§ TESTO FORNITO:

▬▬▬

Alberto Pandoni (1200 ca.- 1274), appartenente alla nobile famiglia bresciana dei Pandoni, dopo aver ricoperto cariche a Roma, da papa Innocenzo IV è nominato vescovo di Piacenza (1244-1246). Difensore degli ideali guelfi, si trovò presto in contrasto con le forze ghibelline operanti nel piacentino, che ne determinarono la fuga a Roma. Nel 1258 ca., papa Alessandro IV lo eleggerà vescovo di Ferrara, dove il Pandoni resterà fino alla morte, nel 1274.


Durante l'episcopato di Piacenza, oltre alla crociata antighibellina e alla partecipazione al primo Concilio di Lione, il Pandoni avrà il merito di istituire lo Studio pubblico e di migliorare la formazione del clero. Dopo alcuni anni di forzata cattività a Roma, giunto a Ferrara nel 1258 ca. visse il periodo politico della presignoria estense di Azzo VII e della conferma popolare di Obizzo II (1264).

Per la sua intensa azione pastorale fu amato da subito dal popolo ferrarese. A Ferrara, al Pandoni si debbono l'erezione dell'antico Palazzo del Vescovo sito in via Gorgadello e lavori di completamento della cattedrale; nel 1270, egli diede il consenso ufficiale al culto della Beata Beatrice II d'Este, figlia di Azzo VII e, poco prima della morte, benedisse la prima pietra dell'antica chiesa di S. Domenico. Dal 1274 riposa in S. Giorgio fuori le mura, secondo la sua volontà; dal 1419, i suoi resti sono collocati in un sarcofago quattrocentesco che funge da mensa nell'altare di S. Benedetto. La sua venerazione, congiunta a quella di S. Maurelio, fu rinverdita dopo l'arrivo degli Olivetani nella chiesa di S. Giorgio (1415 ca.) e dopo l'approvazione del culto ab immemorabili, dettato dal decreto di papa Urbano VIII (1625).
Un'incisione del primo Settecento, di Giuseppe Maria Fabbri, conservata tra le iconografie della Biblioteca Comunale Ariostea, vede inquadrato in una struttura architettonica il vescovo Alberto Pandoni al centro dell'immagine, in abito episcopale, benedicente, con il pastorale in mano. Ai piedi del Beato, a destra, è la città di Ferrara. Sempre a destra, dietro il Beato, fa da quinta un albero sul cui sfondo è la chiesa suburbana di S. Giorgio; a sinistra del Beato, una grande tenda.

▬▬▬

§ COMPLETA QUANTO SEGUE:
**1)** Riassumi in due frasi il testo su Alberto Pandoni.
**2)** In base al testo su Alberto Pandoni, spiega in una o due frasi perché il popolo ferrarese lo amò da subito.
**3)** Riproduci, per favore, il passo del testo su Alberto Pandoni che si apre con le parole "Alberto Pandoni (1200" e si chiude con "Obizzo II (1264).".
I dati non hanno alcun legame con il testo su Alberto Pandoni.

▬▬▬

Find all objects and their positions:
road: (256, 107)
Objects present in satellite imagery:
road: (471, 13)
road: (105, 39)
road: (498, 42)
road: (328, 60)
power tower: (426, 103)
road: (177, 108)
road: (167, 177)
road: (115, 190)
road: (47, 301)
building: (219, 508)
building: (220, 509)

▬▬▬

§ SOLUZIONI DEI COMPITI:
**1)** Alberto Pandoni, della nobile famiglia bresciana dei Pandoni, fu vescovo di Piacenza dal 1244 al 1246, dove istituì lo Studio pubblico prima che le forze ghibelline lo costringessero alla fuga a Roma. Nominato vescovo di Ferrara intorno al 1258, vi rimase fino alla morte nel 1274, facendo erigere il Palazzo del Vescovo e completare la cattedrale, e la sua venerazione fu rinverdita nei secoli successivi.

**2)** Il popolo ferrarese lo amò da subito per la sua intensa azione pastorale.

**3)**
Alberto Pandoni (1200 ca.- 1274), appartenente alla nobile famiglia bresciana dei Pandoni, dopo aver ricoperto cariche a Roma, da papa Innocenzo IV è nominato vescovo di Piacenza (1244-1246). Difensore degli ideali guelfi, si trovò presto in contrasto con le forze ghibelline operanti nel piacentino, che ne determinarono la fuga a Roma. Nel 1258 ca., papa Alessandro IV lo eleggerà vescovo di Ferrara, dove il Pandoni resterà fino alla morte, nel 1274.


Durante l'episcopato di Piacenza, oltre alla crociata antighibellina e alla partecipazione al primo Concilio di Lione, il Pandoni avrà il merito di istituire lo Studio pubblico e di migliorare la formazione del clero. Dopo alcuni anni di forzata cattività a Roma, giunto a Ferrara nel 1258 ca. visse il periodo politico della presignoria estense di Azzo VII e della conferma popolare di Obizzo II (1264).